13 Mr Pritchard has offered to approach Westpac, for which the report was prepared, in the hope that the Bank will produce its letter of instructions to be used. However, this matter has dragged on and on throughout the trial and the first defendant has had since 1 October to present the report and surrounding material in a fashion that brings it within the Rules. I have put the matter off and off as the trial has gone on, to enable the parties to bring forward further valuation evidence if they desired, but we are now close to the end of final addresses and I am not now inclined to allow more time for the matter to be put in order. In the circumstances I refuse to allow the reading of Mr Martin’s affidavit of 1 October 2008 and I reject the tender of the August 2006 valuation annexed to it.
14 I should add, there was another ground of objection taken to which I have not yet adverted. That was that at the time of the August 2006 valuation Mr Martin had not been furnished with the Expert Witness Code of Conduct embodied in the Rules. That is hardly surprising, bearing in mind that it was prepared for a bank as a mortgagee valuation.

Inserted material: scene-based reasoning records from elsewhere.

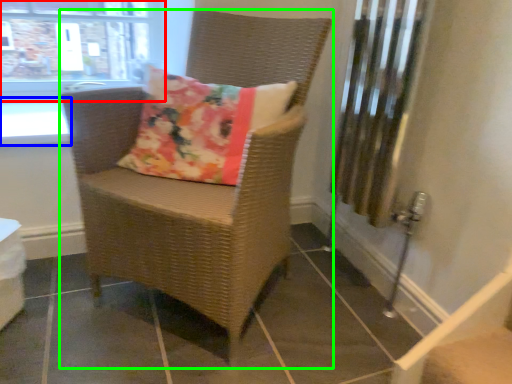
Question: Considering the real-world distances, which object is closest to window (highlighted by a red box)? window sill (highlighted by a blue box) or chair (highlighted by a green box).

Choices:
 (A) window sill
 (B) chair

Answer: (A)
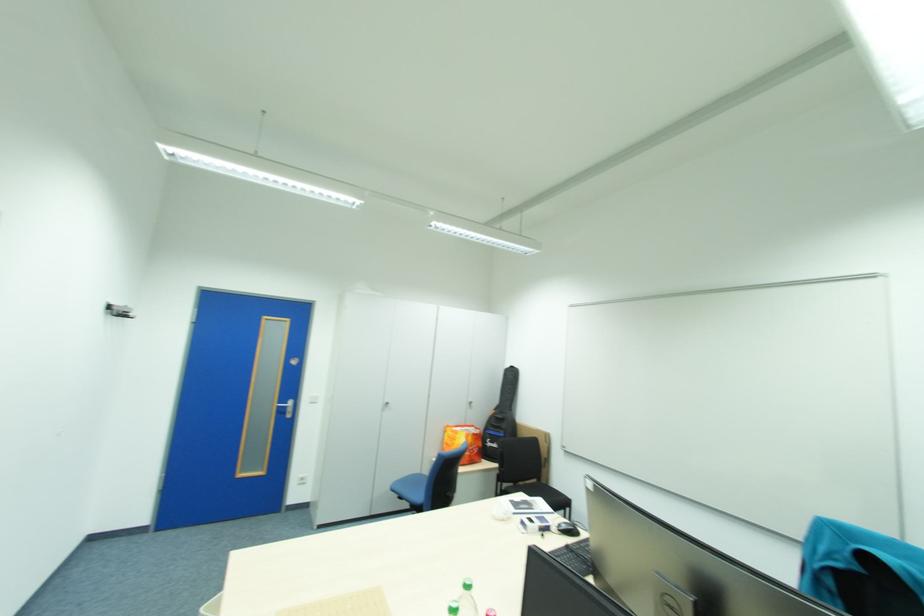
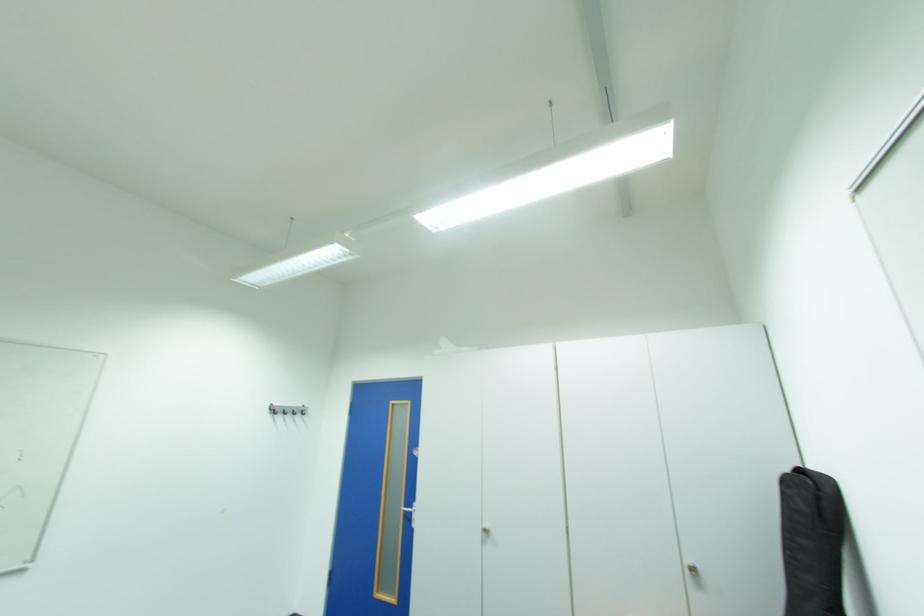
In the second image, find the point that corresponds to [515,370] in the first image.

(795, 482)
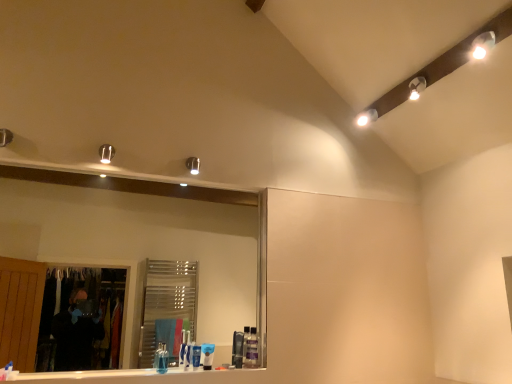
Find the location of a particular element. free point above clear glass mirror at center (from a real-world perspective) is located at coordinates coord(161,183).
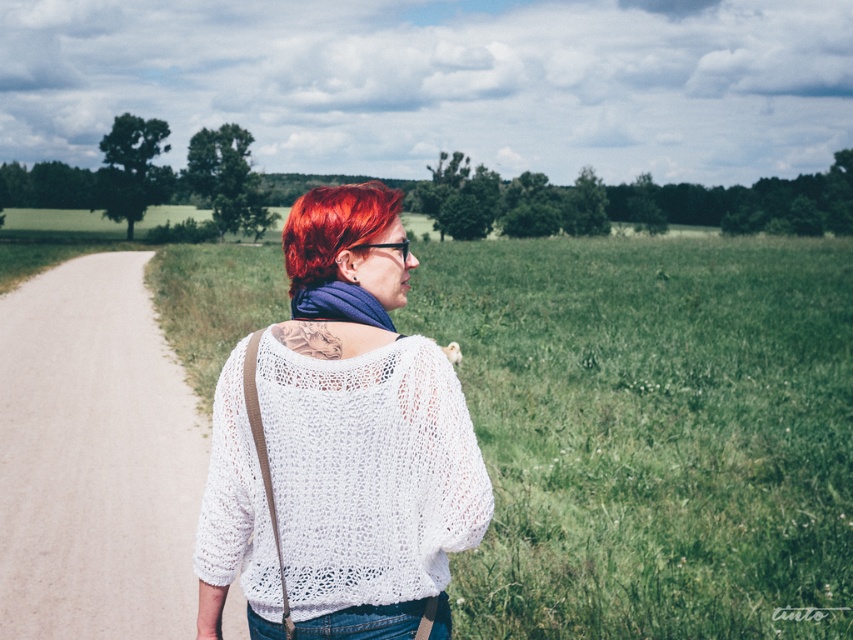
You are a GUI agent. You are given a task and a screenshot of the screen. Output one action in this format:
    pyautogui.click(x=<x>, y=<y>)
    Task: Click on the dirt road at left
    Image resolution: width=853 pixels, height=640 pixels.
    Given the screenshot: What is the action you would take?
    pyautogui.click(x=96, y=458)

Which is behind, point (6, 497) or point (317, 627)?

The point (6, 497) is more distant.

Image resolution: width=853 pixels, height=640 pixels. I want to click on dirt road at left, so click(96, 458).

Does green grass at center appear under denim at center?

No, green grass at center is not below denim at center.

Is green grass at center taller than denim at center?

Indeed, green grass at center has a greater height compared to denim at center.

Identify the location of green grass at center. This screenshot has height=640, width=853. (653, 433).

The image size is (853, 640). Describe the element at coordinates (653, 433) in the screenshot. I see `green grass at center` at that location.

Is green grass at center smaller than dirt road at left?

No.

Who is more distant from viewer, (624, 429) or (131, 563)?

The point (624, 429) is more distant.

Identify the location of green grass at center. (653, 433).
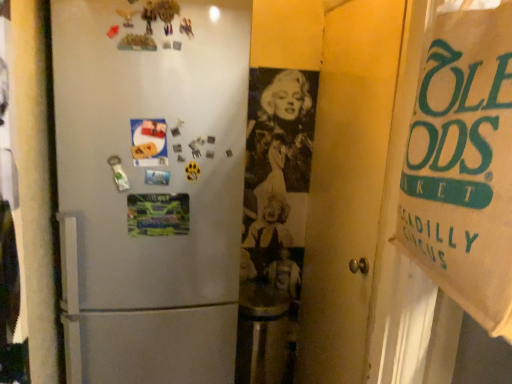
Question: Would you say matte paper postcard at center left, the second postcard positioned from the bottom, is part of brown paper bag at right's contents?

Choices:
 (A) no
 (B) yes

Answer: (A)

Question: Does brown paper bag at right turn towards matte paper postcard at center left, the second postcard positioned from the bottom?

Choices:
 (A) yes
 (B) no

Answer: (B)

Question: Is brown paper bag at right positioned with its back to matte paper postcard at center left, arranged as the 1th postcard when viewed from the top?

Choices:
 (A) no
 (B) yes

Answer: (A)

Question: Is brown paper bag at right to the right of matte paper postcard at center left, arranged as the 1th postcard when viewed from the top, from the viewer's perspective?

Choices:
 (A) yes
 (B) no

Answer: (A)

Question: From a real-world perspective, is brown paper bag at right positioned under matte paper postcard at center left, the second postcard positioned from the bottom, based on gravity?

Choices:
 (A) yes
 (B) no

Answer: (B)

Question: Considering the positions of multicolored paper at center, which is the 1th postcard in bottom-to-top order, and matte paper postcard at center left, the second postcard positioned from the bottom, in the image, is multicolored paper at center, which is the 1th postcard in bottom-to-top order, wider or thinner than matte paper postcard at center left, the second postcard positioned from the bottom,?

Choices:
 (A) wide
 (B) thin

Answer: (B)

Question: Is multicolored paper at center, which is counted as the second postcard, starting from the top, in front of or behind matte paper postcard at center left, arranged as the 1th postcard when viewed from the top, in the image?

Choices:
 (A) front
 (B) behind

Answer: (B)

Question: Is multicolored paper at center, which is counted as the second postcard, starting from the top, to the left or to the right of matte paper postcard at center left, the second postcard positioned from the bottom, in the image?

Choices:
 (A) left
 (B) right

Answer: (B)

Question: Is multicolored paper at center, which is the 1th postcard in bottom-to-top order, taller or shorter than matte paper postcard at center left, arranged as the 1th postcard when viewed from the top?

Choices:
 (A) short
 (B) tall

Answer: (A)

Question: From the image's perspective, is matte paper postcard at center left, arranged as the 1th postcard when viewed from the top, positioned above or below multicolored paper at center, which is the 1th postcard in bottom-to-top order?

Choices:
 (A) below
 (B) above

Answer: (B)

Question: In terms of width, does matte paper postcard at center left, arranged as the 1th postcard when viewed from the top, look wider or thinner when compared to multicolored paper at center, which is the 1th postcard in bottom-to-top order?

15 There are imprecise statements in Mr Martin’s proffered affidavit of 1 October 2008 to the effect that he subsequently received the Expert Witness Code of Conduct and “I regard myself as bound by the Expert Witness Code of Conduct in relation to my August valuation report.” What this means in the context of a report prepared before that time is quite unclear. I should also be inclined to reject the report on the ground of non compliance with r 31.23 and to refuse leave to order that it may be admitted despite that non compliance.
16 The result is, as I have said, that Mr Martin’s affidavit of 1 October 2008 may not be read and the August 2006 valuation is rejected.